Bij uitlevering van verdachte zal hij zich uiteraard kunnen beroepen op de rechten en garanties die de Turkse nationale wet- en regelgeving, de Universele Verklaring van de Rechten van de Mens van de Verenigde Naties en het Europees Verdrag tot bescherming van de rechten van de mens en de fundamentele vrijheden bieden.
Als bijlage bij het verzoek zijn gevoegd de volgens het Europees Uitleveringsverdrag en de Turkse nationale wet- en regelgeving benodigde informatie en documenten. Indien gewenst zal aanvullende informatie worden verstrekt wanneer daartoe een redelijke extra termijn wordt verleend.

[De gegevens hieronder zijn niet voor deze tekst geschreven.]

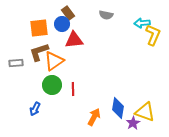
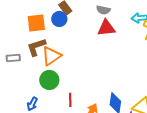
red triangle: (74, 40) -> (106, 28), moved
red line: (73, 89) -> (70, 100), moved

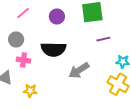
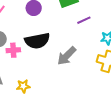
pink cross: (24, 60) -> (13, 50), moved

Ik verzoek u dan ook ingevolge artikel 16 van het Europees Uitleveringsverdrag en artikel 1/d, e en f van het Europees Verdrag tot Bestrijding van Terrorisme verdachte [de opgeëiste persoon] op internationaal niveau door middel van een "rood bulletin" op te sporen en hem bij aanhouding uit te leveren aan ons land, en hem tot aan zijn uitlevering tijdelijk in bewaring te stellen."